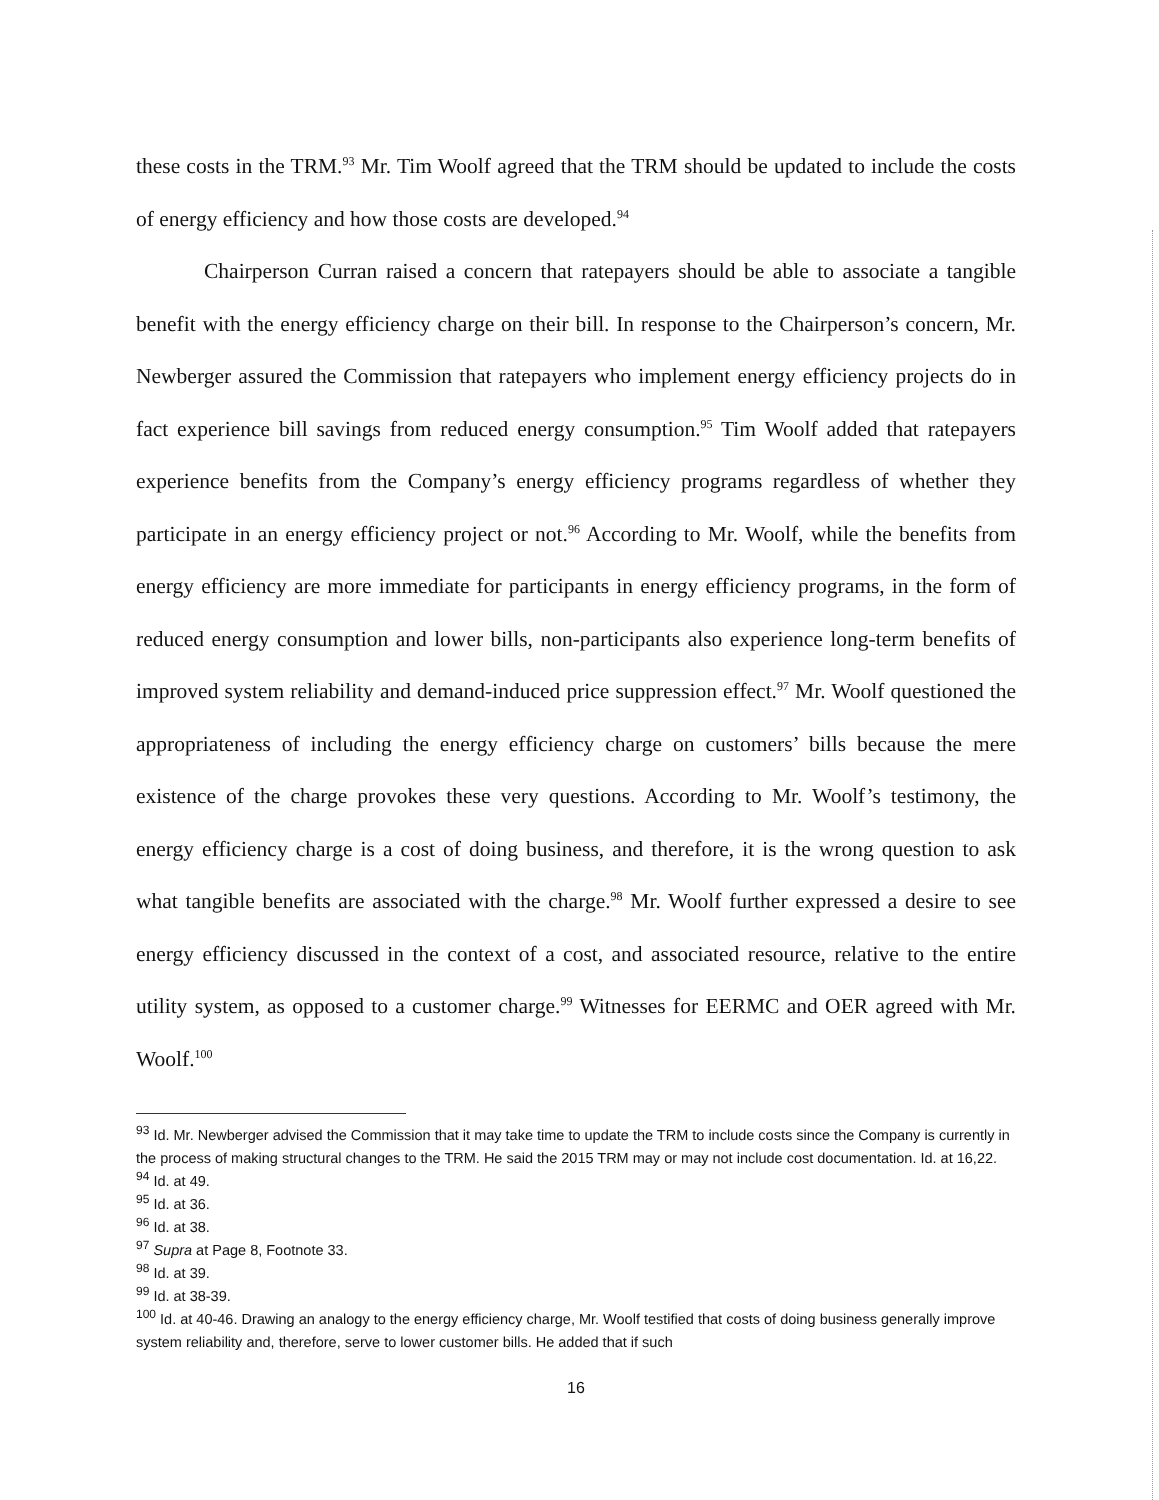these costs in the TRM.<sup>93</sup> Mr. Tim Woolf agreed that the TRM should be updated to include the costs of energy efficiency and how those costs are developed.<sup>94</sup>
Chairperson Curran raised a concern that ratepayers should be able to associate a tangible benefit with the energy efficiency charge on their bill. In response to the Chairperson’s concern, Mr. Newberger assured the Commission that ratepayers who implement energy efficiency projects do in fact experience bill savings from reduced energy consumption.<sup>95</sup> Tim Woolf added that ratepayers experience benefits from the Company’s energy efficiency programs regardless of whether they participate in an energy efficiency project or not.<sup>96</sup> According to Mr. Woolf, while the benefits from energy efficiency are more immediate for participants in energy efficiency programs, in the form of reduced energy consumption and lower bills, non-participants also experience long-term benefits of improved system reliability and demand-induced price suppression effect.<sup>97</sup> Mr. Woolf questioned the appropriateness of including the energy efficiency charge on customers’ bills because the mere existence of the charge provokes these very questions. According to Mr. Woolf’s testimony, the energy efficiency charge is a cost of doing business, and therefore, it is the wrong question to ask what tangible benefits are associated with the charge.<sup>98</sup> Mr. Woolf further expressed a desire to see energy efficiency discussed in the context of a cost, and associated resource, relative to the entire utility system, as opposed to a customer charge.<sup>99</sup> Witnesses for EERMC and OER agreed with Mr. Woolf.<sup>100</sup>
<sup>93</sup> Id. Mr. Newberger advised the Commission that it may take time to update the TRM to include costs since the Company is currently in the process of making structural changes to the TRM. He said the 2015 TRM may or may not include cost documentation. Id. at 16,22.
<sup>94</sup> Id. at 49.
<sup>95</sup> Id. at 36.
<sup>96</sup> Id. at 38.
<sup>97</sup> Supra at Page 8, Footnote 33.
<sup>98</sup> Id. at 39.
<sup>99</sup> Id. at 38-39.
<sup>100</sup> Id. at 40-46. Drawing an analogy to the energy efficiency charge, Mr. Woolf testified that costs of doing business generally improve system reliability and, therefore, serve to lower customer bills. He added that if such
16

● ● ● ● ●

PROBLEM TO WORK ON:
Repeat every record above exactly. The pictures do not belong in the copy.

RESULT OF THIS TASK:
these costs in the TRM.<sup>93</sup> Mr. Tim Woolf agreed that the TRM should be updated to include the costs of energy efficiency and how those costs are developed.<sup>94</sup>
Chairperson Curran raised a concern that ratepayers should be able to associate a tangible benefit with the energy efficiency charge on their bill. In response to the Chairperson’s concern, Mr. Newberger assured the Commission that ratepayers who implement energy efficiency projects do in fact experience bill savings from reduced energy consumption.<sup>95</sup> Tim Woolf added that ratepayers experience benefits from the Company’s energy efficiency programs regardless of whether they participate in an energy efficiency project or not.<sup>96</sup> According to Mr. Woolf, while the benefits from energy efficiency are more immediate for participants in energy efficiency programs, in the form of reduced energy consumption and lower bills, non-participants also experience long-term benefits of improved system reliability and demand-induced price suppression effect.<sup>97</sup> Mr. Woolf questioned the appropriateness of including the energy efficiency charge on customers’ bills because the mere existence of the charge provokes these very questions. According to Mr. Woolf’s testimony, the energy efficiency charge is a cost of doing business, and therefore, it is the wrong question to ask what tangible benefits are associated with the charge.<sup>98</sup> Mr. Woolf further expressed a desire to see energy efficiency discussed in the context of a cost, and associated resource, relative to the entire utility system, as opposed to a customer charge.<sup>99</sup> Witnesses for EERMC and OER agreed with Mr. Woolf.<sup>100</sup>
<sup>93</sup> Id. Mr. Newberger advised the Commission that it may take time to update the TRM to include costs since the Company is currently in the process of making structural changes to the TRM. He said the 2015 TRM may or may not include cost documentation. Id. at 16,22.
<sup>94</sup> Id. at 49.
<sup>95</sup> Id. at 36.
<sup>96</sup> Id. at 38.
<sup>97</sup> Supra at Page 8, Footnote 33.
<sup>98</sup> Id. at 39.
<sup>99</sup> Id. at 38-39.
<sup>100</sup> Id. at 40-46. Drawing an analogy to the energy efficiency charge, Mr. Woolf testified that costs of doing business generally improve system reliability and, therefore, serve to lower customer bills. He added that if such
16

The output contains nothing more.